Collected data
↓

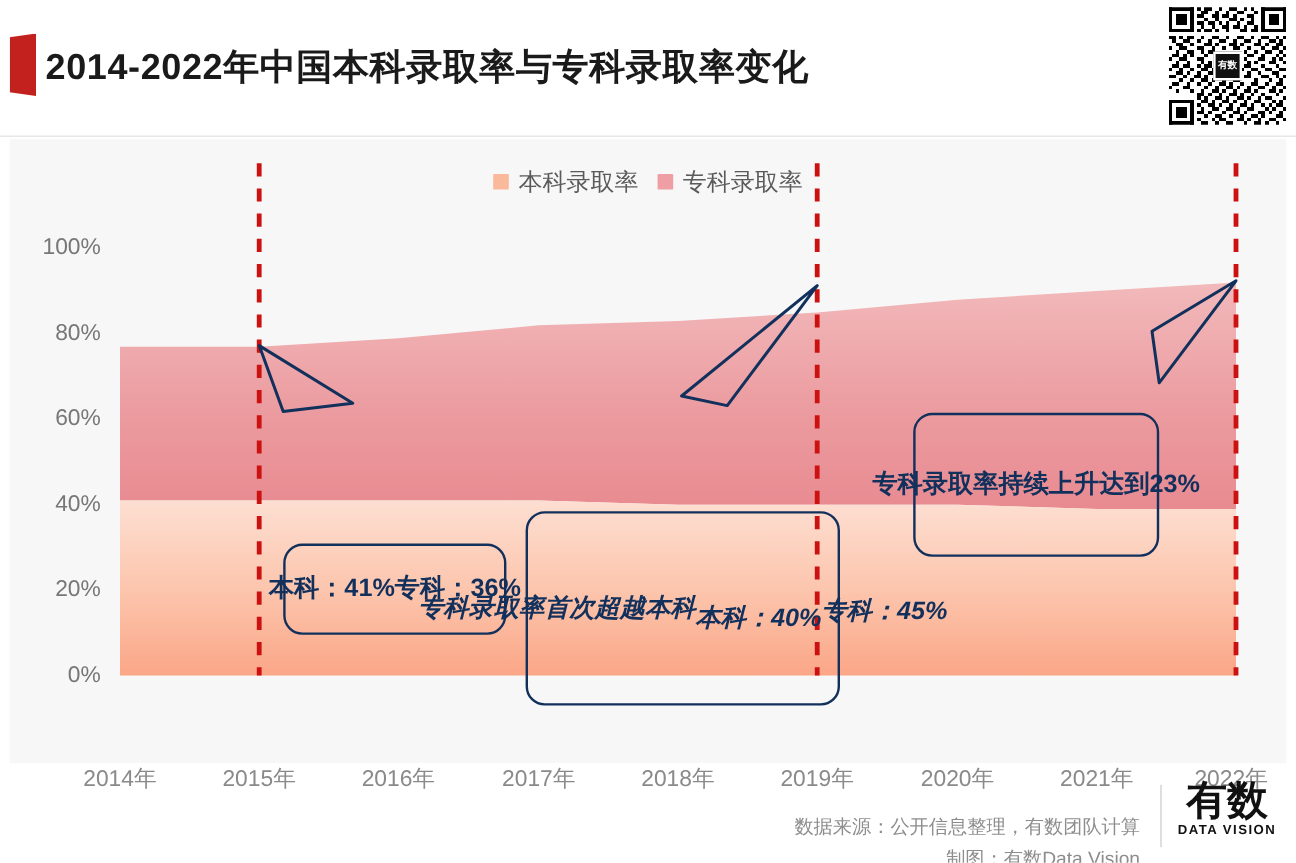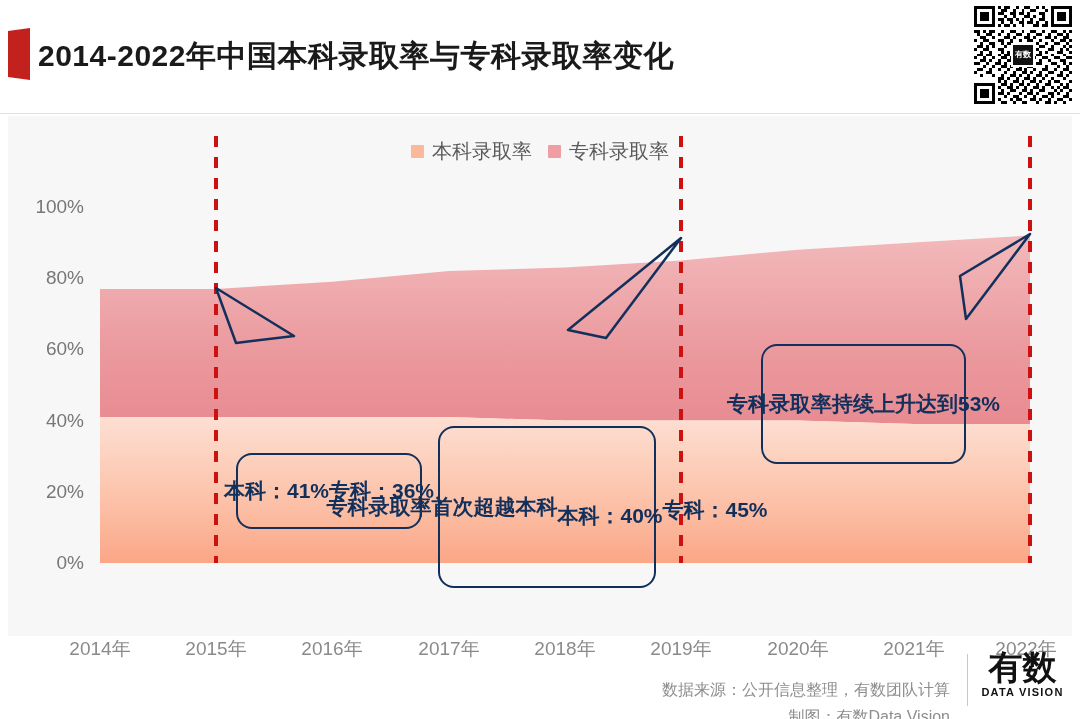--- a/index.html
+++ b/index.html
@@ -75,21 +75,21 @@
     border-radius:16px;
     background:transparent;
     display:flex; flex-direction:row;
     align-items:center; justify-content:center;
     color:#12305c; font-weight:bold;
     text-align:center;
   }
   .callout .ln { line-height:1.30; white-space:nowrap; }
 
   .co1 { left:228px; top:337px; width:186px; height:76px; font-size:21px; }
-  .co2 { left:430px; top:310px; width:218px; height:162px; font-size:21px; }
+  .co2 { left:430px; top:310px; width:262px; height:162px; font-size:21px;font-style:italic; }
   .co3 { left:753px; top:228px; width:205px; height:120px; font-size:21px; }
 
   
   .footer { position:absolute; left:0; top:640px; width:1080px; height:79px; }
   .src {
     position:absolute; right:130px; top:12px; text-align:right;
     font-size:16px; color:#8d8d8d; line-height:1.7;margin-top:24px;
   }
   .logo-div {
     position:absolute; right:112px; top:14px;
@@ -479,21 +479,21 @@
     <div class="callout co2">
       <div class="ln">专科录取率首</div>
       <div class="ln">次超越本科</div>
       <div class="ln" style="margin-top:18px">本科：40%</div>
       <div class="ln" style="margin-top:6px">专科：45%</div>
     </div>
 
     <div class="callout co3">
       <div class="ln">专科录取率持</div>
       <div class="ln">续上升达到</div>
-      <div class="ln">53%</div>
+      <div class="ln">23%</div>
     </div>
   </div>
 
   <div class="xaxis">
     <div class="xlab" style="left:92px">2014年</div>
     <div class="xlab" style="left:208px">2015年</div>
     <div class="xlab" style="left:324px">2016年</div>
     <div class="xlab" style="left:441px">2017年</div>
     <div class="xlab" style="left:557px">2018年</div>
     <div class="xlab" style="left:673px">2019年</div>

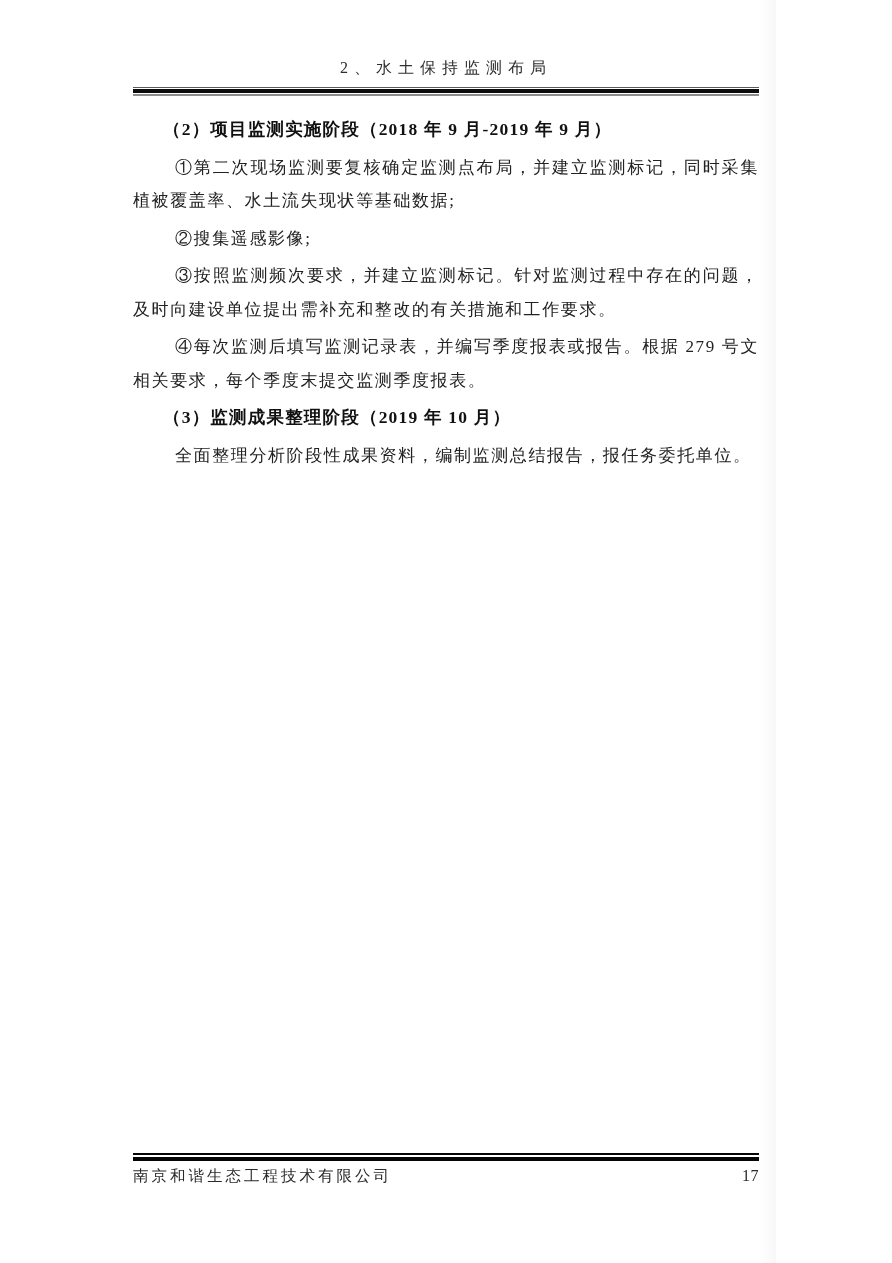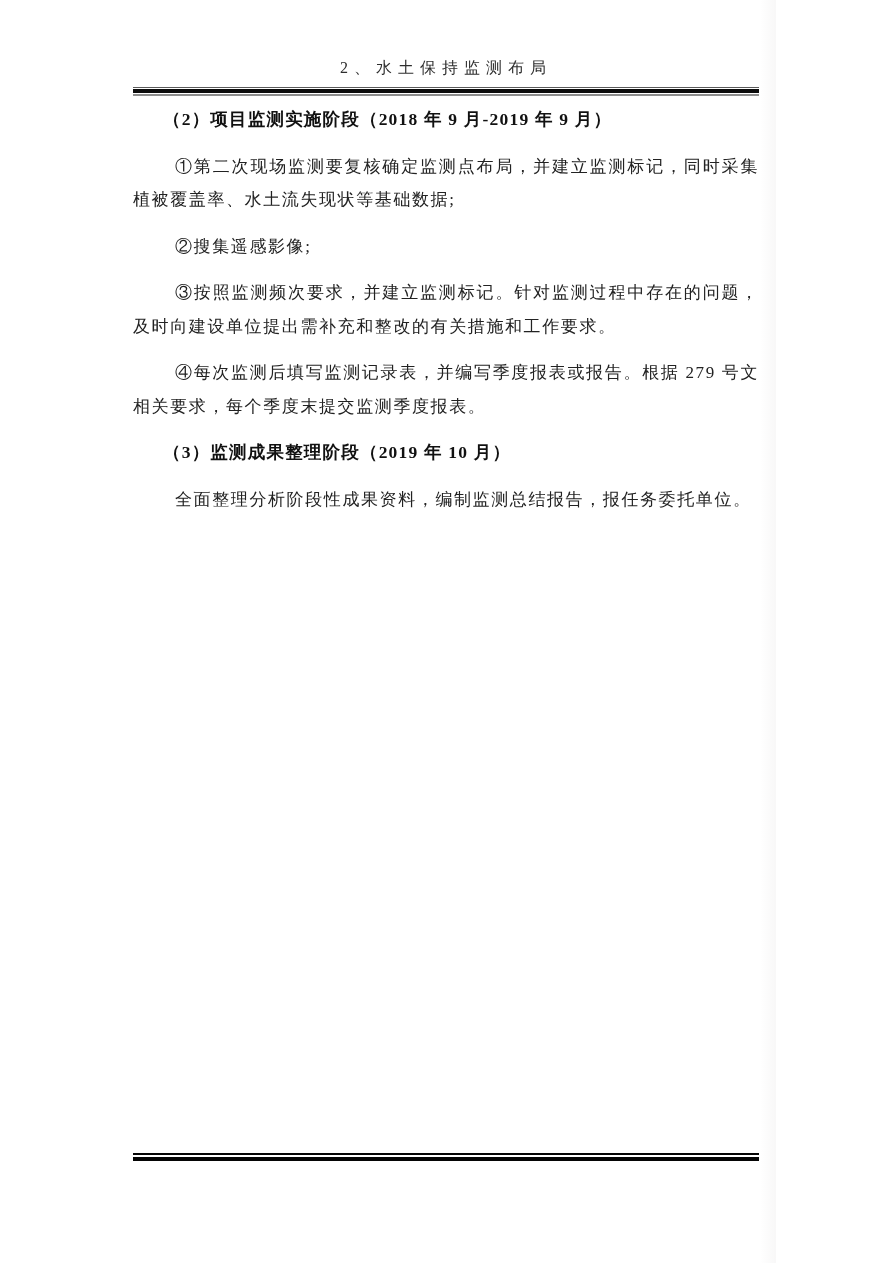--- a/index.html
+++ b/index.html
@@ -43,39 +43,39 @@
     left: 133px;
     width: 626px;
   }
   .header-rule .hr-thin-top { height: 1px; background: #5a5a5a; margin-bottom: 1px; }
   .header-rule .hr-thick    { height: 4px; background: #0c0c0c; margin-bottom: 1px; }
   .header-rule .hr-thin-bot { height: 2px; background: #8d8d8d; }
 
   
   .content {
     position: absolute;
-    top: 101px;
+    top: 111px;
     left: 133px;
     width: 626px;
     font-size: 17px;
     line-height: 33.5px;
     letter-spacing: 1.6px;
     text-align: justify;
     color: #222222;
   }
   .content .heading {
     font-weight: bold;
     font-size: 17.5px;
     letter-spacing: 1.2px;
     text-indent: 30px;
     margin: 2px 0 1px 0;
     color: #111111;
   }
   .content p.para {
-    margin: 13px 0;
+    margin: 4px 0;
     text-indent: 42px;
   }
 
   
   .footer-rule {
     position: absolute;
     top: 1153px;
     left: 133px;
     width: 626px;
   }
@@ -117,16 +117,20 @@
     <p class="para">④每次监测后填写监测记录表，并编写季度报表或报告。根据 279 号文相关要求，每个季度末提交监测季度报表。</p>
     <p class="heading">（3）监测成果整理阶段（2019 年 10 月）</p>
     <p class="para">全面整理分析阶段性成果资料，编制监测总结报告，报任务委托单位。</p>
   </div>
 
   <div class="footer-rule">
     <div class="fr-thin"></div>
     <div class="fr-thick"></div>
   </div>
 
+  <div class="footer-row">
+    <span class="footer-company">南京和谐生态工程技术有限公司</span>
+    <span class="footer-pagenum">17</span>
+  </div>
 
   <div class="edge-shadow-right"></div>
 
 </div>
 
 </body></html>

↑

● **Prompt**
Now reproduce all of the entries precisely, with no pictures in the copy.

● **Answer section**
--- a/index.html
+++ b/index.html
@@ -75,21 +75,21 @@
     border-radius:16px;
     background:transparent;
     display:flex; flex-direction:row;
     align-items:center; justify-content:center;
     color:#12305c; font-weight:bold;
     text-align:center;
   }
   .callout .ln { line-height:1.30; white-space:nowrap; }
 
   .co1 { left:228px; top:337px; width:186px; height:76px; font-size:21px; }
-  .co2 { left:430px; top:310px; width:218px; height:162px; font-size:21px; }
+  .co2 { left:430px; top:310px; width:262px; height:162px; font-size:21px;font-style:italic; }
   .co3 { left:753px; top:228px; width:205px; height:120px; font-size:21px; }
 
   
   .footer { position:absolute; left:0; top:640px; width:1080px; height:79px; }
   .src {
     position:absolute; right:130px; top:12px; text-align:right;
     font-size:16px; color:#8d8d8d; line-height:1.7;margin-top:24px;
   }
   .logo-div {
     position:absolute; right:112px; top:14px;
@@ -479,21 +479,21 @@
     <div class="callout co2">
       <div class="ln">专科录取率首</div>
       <div class="ln">次超越本科</div>
       <div class="ln" style="margin-top:18px">本科：40%</div>
       <div class="ln" style="margin-top:6px">专科：45%</div>
     </div>
 
     <div class="callout co3">
       <div class="ln">专科录取率持</div>
       <div class="ln">续上升达到</div>
-      <div class="ln">53%</div>
+      <div class="ln">23%</div>
     </div>
   </div>
 
   <div class="xaxis">
     <div class="xlab" style="left:92px">2014年</div>
     <div class="xlab" style="left:208px">2015年</div>
     <div class="xlab" style="left:324px">2016年</div>
     <div class="xlab" style="left:441px">2017年</div>
     <div class="xlab" style="left:557px">2018年</div>
     <div class="xlab" style="left:673px">2019年</div>

--- a/index.html
+++ b/index.html
@@ -43,39 +43,39 @@
     left: 133px;
     width: 626px;
   }
   .header-rule .hr-thin-top { height: 1px; background: #5a5a5a; margin-bottom: 1px; }
   .header-rule .hr-thick    { height: 4px; background: #0c0c0c; margin-bottom: 1px; }
   .header-rule .hr-thin-bot { height: 2px; background: #8d8d8d; }
 
   
   .content {
     position: absolute;
-    top: 101px;
+    top: 111px;
     left: 133px;
     width: 626px;
     font-size: 17px;
     line-height: 33.5px;
     letter-spacing: 1.6px;
     text-align: justify;
     color: #222222;
   }
   .content .heading {
     font-weight: bold;
     font-size: 17.5px;
     letter-spacing: 1.2px;
     text-indent: 30px;
     margin: 2px 0 1px 0;
     color: #111111;
   }
   .content p.para {
-    margin: 13px 0;
+    margin: 4px 0;
     text-indent: 42px;
   }
 
   
   .footer-rule {
     position: absolute;
     top: 1153px;
     left: 133px;
     width: 626px;
   }
@@ -117,16 +117,20 @@
     <p class="para">④每次监测后填写监测记录表，并编写季度报表或报告。根据 279 号文相关要求，每个季度末提交监测季度报表。</p>
     <p class="heading">（3）监测成果整理阶段（2019 年 10 月）</p>
     <p class="para">全面整理分析阶段性成果资料，编制监测总结报告，报任务委托单位。</p>
   </div>
 
   <div class="footer-rule">
     <div class="fr-thin"></div>
     <div class="fr-thick"></div>
   </div>
 
+  <div class="footer-row">
+    <span class="footer-company">南京和谐生态工程技术有限公司</span>
+    <span class="footer-pagenum">17</span>
+  </div>
 
   <div class="edge-shadow-right"></div>
 
 </div>
 
 </body></html>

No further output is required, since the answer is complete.